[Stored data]
****************************************

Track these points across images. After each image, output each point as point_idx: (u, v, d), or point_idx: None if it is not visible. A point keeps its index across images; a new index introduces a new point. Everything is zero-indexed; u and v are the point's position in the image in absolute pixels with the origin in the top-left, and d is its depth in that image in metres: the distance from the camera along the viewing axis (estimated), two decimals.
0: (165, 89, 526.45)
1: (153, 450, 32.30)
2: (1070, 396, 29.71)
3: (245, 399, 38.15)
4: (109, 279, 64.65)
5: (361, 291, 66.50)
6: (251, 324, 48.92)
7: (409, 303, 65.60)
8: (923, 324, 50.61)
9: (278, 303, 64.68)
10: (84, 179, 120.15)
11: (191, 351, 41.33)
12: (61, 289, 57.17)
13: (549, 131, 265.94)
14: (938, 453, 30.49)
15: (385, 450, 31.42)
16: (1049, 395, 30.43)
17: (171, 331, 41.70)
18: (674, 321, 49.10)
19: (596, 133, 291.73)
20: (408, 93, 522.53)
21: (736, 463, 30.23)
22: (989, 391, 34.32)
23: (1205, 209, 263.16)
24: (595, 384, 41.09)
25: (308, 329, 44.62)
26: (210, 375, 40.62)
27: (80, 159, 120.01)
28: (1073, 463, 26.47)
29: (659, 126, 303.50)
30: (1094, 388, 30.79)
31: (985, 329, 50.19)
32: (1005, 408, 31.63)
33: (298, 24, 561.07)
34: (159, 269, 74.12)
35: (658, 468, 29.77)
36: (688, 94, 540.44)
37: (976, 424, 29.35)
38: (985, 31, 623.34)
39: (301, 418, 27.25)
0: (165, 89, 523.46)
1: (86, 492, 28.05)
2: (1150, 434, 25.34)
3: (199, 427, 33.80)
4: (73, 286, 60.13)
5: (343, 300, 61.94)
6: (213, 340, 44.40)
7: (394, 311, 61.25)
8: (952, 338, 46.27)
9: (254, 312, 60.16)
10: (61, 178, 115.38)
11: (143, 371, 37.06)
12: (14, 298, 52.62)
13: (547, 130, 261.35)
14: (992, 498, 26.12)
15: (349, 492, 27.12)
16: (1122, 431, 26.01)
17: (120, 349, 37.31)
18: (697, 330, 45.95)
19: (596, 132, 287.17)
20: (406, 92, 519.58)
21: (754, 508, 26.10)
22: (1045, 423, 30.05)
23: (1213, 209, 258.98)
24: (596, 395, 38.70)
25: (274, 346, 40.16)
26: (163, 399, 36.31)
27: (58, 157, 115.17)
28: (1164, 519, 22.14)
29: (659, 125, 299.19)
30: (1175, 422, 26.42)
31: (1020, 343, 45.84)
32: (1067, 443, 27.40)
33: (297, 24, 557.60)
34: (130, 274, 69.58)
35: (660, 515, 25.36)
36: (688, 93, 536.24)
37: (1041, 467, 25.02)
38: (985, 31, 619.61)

****************************************

## Your task:
Reproduce exactly what appears from the line containing "6: (251, 324, 48.92)" down to the final line of the data.

## Response area:
6: (251, 324, 48.92)
7: (409, 303, 65.60)
8: (923, 324, 50.61)
9: (278, 303, 64.68)
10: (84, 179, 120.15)
11: (191, 351, 41.33)
12: (61, 289, 57.17)
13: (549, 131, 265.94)
14: (938, 453, 30.49)
15: (385, 450, 31.42)
16: (1049, 395, 30.43)
17: (171, 331, 41.70)
18: (674, 321, 49.10)
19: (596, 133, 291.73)
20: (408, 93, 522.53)
21: (736, 463, 30.23)
22: (989, 391, 34.32)
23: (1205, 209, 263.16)
24: (595, 384, 41.09)
25: (308, 329, 44.62)
26: (210, 375, 40.62)
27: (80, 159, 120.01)
28: (1073, 463, 26.47)
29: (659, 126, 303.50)
30: (1094, 388, 30.79)
31: (985, 329, 50.19)
32: (1005, 408, 31.63)
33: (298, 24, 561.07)
34: (159, 269, 74.12)
35: (658, 468, 29.77)
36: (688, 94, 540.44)
37: (976, 424, 29.35)
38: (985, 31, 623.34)
39: (301, 418, 27.25)
0: (165, 89, 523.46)
1: (86, 492, 28.05)
2: (1150, 434, 25.34)
3: (199, 427, 33.80)
4: (73, 286, 60.13)
5: (343, 300, 61.94)
6: (213, 340, 44.40)
7: (394, 311, 61.25)
8: (952, 338, 46.27)
9: (254, 312, 60.16)
10: (61, 178, 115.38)
11: (143, 371, 37.06)
12: (14, 298, 52.62)
13: (547, 130, 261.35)
14: (992, 498, 26.12)
15: (349, 492, 27.12)
16: (1122, 431, 26.01)
17: (120, 349, 37.31)
18: (697, 330, 45.95)
19: (596, 132, 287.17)
20: (406, 92, 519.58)
21: (754, 508, 26.10)
22: (1045, 423, 30.05)
23: (1213, 209, 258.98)
24: (596, 395, 38.70)
25: (274, 346, 40.16)
26: (163, 399, 36.31)
27: (58, 157, 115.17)
28: (1164, 519, 22.14)
29: (659, 125, 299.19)
30: (1175, 422, 26.42)
31: (1020, 343, 45.84)
32: (1067, 443, 27.40)
33: (297, 24, 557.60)
34: (130, 274, 69.58)
35: (660, 515, 25.36)
36: (688, 93, 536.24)
37: (1041, 467, 25.02)
38: (985, 31, 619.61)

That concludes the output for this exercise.